*What this exercise asks*:
**a.** Answer these questions about the ShareLunker bass article:
(i) What is the minimum weight a largemouth bass must reach to be entered in the competition?
(ii) Where is the awards dinner held?
(iii) In which lake were both state record bass caught?
**b.** Carry the ShareLunker bass article forward from its last sentence.

By John Jefferson, Correspondent
Well, for the past 31 years, the Texas Parks and Wildlife (TPW) Toyota ShareLunker competition has started on October 1, running through April 30 of the following year. It allows – even encourages – anyone who catches a largemouth bass weighing 13 pounds or more to enter it in the competition. There were rules about weight, certification, care of the fish, and how to get it entered. All 13-pound or better entrants received a replica mount of the fish, plus a lot of recognition, including being guests at the awards dinner at the Texas Freshwater Fisheries Center, in Athens. The person catching the largest fish entered in each competition season receives some equipment and clothing, a lifetime fishing license and probably has his picture in many statewide newspapers and outdoor magazines.
That was certainly the case of the two anglers who each broke the state largemouth bass record back in 1986 (Mark Stevenson: 17.67 pounds) and 1992 (Barry StClair: 18.18 pounds). Mark’s record would still be the record if Barry hadn’t hauled in a larger bass five years and two months later. Barry’s record still stands, and hasn‘t had much of a challenge since established. Both those record bass, by the way, were caught on rod and reel in Lake Fork.

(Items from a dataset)
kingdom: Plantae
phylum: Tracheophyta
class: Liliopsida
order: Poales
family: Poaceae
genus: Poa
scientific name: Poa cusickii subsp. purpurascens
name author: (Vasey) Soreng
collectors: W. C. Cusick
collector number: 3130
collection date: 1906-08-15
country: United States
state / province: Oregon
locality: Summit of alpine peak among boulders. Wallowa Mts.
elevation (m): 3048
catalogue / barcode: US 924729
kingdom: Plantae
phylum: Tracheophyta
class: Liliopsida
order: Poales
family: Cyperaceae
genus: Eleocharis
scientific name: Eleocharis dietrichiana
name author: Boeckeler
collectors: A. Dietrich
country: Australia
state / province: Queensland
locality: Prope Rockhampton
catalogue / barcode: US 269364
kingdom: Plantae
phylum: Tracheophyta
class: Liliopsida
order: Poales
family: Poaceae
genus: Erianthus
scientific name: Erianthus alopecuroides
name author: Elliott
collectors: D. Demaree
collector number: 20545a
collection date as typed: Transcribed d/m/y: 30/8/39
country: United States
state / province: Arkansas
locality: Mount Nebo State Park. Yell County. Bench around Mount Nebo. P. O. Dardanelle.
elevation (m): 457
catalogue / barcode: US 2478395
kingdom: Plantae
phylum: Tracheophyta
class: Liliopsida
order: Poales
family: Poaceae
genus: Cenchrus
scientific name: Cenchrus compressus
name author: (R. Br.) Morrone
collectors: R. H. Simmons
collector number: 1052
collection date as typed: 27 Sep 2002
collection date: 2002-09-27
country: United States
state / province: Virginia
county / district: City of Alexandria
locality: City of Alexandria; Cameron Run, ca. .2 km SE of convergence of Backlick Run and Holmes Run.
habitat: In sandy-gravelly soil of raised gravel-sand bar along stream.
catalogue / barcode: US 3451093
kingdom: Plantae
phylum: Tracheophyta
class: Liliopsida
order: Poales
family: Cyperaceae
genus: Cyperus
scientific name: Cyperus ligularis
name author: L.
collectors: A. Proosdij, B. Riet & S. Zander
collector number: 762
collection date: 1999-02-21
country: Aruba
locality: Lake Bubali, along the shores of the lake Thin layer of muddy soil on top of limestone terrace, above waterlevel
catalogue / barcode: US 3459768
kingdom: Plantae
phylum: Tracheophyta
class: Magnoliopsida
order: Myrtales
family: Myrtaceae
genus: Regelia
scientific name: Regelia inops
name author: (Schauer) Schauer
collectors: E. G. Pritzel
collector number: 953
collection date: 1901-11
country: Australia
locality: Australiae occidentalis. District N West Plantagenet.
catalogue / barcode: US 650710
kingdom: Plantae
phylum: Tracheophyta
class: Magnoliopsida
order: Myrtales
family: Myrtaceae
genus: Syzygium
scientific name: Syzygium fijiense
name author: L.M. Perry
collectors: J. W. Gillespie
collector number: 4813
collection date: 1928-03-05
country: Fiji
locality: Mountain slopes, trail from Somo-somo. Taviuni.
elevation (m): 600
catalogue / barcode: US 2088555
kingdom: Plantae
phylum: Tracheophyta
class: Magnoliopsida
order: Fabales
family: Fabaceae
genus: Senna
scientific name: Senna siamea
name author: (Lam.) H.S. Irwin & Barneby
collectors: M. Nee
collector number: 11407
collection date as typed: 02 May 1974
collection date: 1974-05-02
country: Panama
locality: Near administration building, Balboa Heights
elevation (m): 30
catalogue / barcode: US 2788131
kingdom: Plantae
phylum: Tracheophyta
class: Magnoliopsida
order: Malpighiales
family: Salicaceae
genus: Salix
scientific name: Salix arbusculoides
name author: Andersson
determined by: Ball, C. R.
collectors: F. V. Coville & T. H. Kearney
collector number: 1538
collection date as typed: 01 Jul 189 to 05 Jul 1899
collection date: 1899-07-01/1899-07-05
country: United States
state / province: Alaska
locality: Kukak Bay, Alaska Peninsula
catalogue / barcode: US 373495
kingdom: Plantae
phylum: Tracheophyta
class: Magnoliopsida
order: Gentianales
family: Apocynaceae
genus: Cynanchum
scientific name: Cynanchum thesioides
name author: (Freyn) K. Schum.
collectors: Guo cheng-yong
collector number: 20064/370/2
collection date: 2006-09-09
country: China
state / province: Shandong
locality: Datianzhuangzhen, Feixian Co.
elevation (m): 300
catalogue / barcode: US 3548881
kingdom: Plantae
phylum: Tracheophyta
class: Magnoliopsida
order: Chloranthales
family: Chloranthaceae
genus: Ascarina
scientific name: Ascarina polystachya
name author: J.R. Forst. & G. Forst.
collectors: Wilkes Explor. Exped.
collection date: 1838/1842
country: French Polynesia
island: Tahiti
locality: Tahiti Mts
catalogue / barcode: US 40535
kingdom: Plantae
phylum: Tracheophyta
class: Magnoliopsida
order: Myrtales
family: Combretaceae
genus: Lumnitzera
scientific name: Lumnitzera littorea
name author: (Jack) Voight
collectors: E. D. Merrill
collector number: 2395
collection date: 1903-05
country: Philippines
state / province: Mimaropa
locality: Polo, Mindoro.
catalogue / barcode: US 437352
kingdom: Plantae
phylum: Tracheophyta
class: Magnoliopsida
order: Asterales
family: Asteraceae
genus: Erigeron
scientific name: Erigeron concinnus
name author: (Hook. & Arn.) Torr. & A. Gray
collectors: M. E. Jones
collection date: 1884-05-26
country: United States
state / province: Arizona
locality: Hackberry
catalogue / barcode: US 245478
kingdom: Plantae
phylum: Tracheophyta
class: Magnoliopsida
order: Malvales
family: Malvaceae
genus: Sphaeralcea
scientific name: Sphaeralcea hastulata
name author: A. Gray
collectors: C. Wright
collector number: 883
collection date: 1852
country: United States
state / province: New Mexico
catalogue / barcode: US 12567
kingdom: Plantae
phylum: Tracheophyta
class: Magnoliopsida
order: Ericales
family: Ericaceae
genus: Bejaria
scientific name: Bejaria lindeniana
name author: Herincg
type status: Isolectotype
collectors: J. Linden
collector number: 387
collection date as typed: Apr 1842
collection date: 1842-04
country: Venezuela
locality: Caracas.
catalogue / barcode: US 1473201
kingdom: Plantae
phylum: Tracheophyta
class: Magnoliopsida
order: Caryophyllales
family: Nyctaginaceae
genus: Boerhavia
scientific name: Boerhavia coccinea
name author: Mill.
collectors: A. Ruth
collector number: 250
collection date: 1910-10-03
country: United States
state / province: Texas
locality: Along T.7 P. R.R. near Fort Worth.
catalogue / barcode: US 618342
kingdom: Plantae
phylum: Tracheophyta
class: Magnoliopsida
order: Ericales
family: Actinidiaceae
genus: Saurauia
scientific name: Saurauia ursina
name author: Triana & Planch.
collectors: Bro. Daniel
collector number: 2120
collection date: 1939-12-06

*Responses per task*:
**a.**
(i) 13 pounds
(ii) At the Texas Freshwater Fisheries Center, in Athens
(iii) Lake Fork

**b.**
So, you can see why serious big bass fishermen get restless. It was a big deal. But it was more than just another fishing contest. It was a conservation quest by TPWD. If the successful angler agreed to relinquish his catch, TPWD fisheries biologists would race to the lake of catch, and transport the fish to Athens in a special fish-hauling truck. It would be examined scientifically, and, if it was a healthy Florida-strain bass, it would be put into the breeding program for spawning. Its offspring and those of other female bass in the program are used to stock Texas lakes. That’s what makes Texas a premier destination of bass fishermen throughout the continent.
I started this by saying, “Every year, about this time…” Well, if you know such a restless bass fisherman, give him something to calm him down and explain that the rules have changed. Few 13-pound bass have been caught in the fall, but if competition were open, many would try. The competition, however, won’t open until January 1, 2018. It will run throughout the year, but only bass caught between Jan. 1 and Mar. 31 will be accepted as broodstock for spawning.
“This provides the greatest opportunity to obtain eligible fish for spawning while minimizing the risk of additional handling and possible mortality,” said Kyle Brookshire, ShareLunker program coordinator. Hot weather hauling is reduced.
New rules will allow entry of fish eight pounds and larger, expanding participation. More anglers will receive prizes and recognition. Research will also benefit. All rules and prizes will be announced closer to Jan. 1. Stay tuned.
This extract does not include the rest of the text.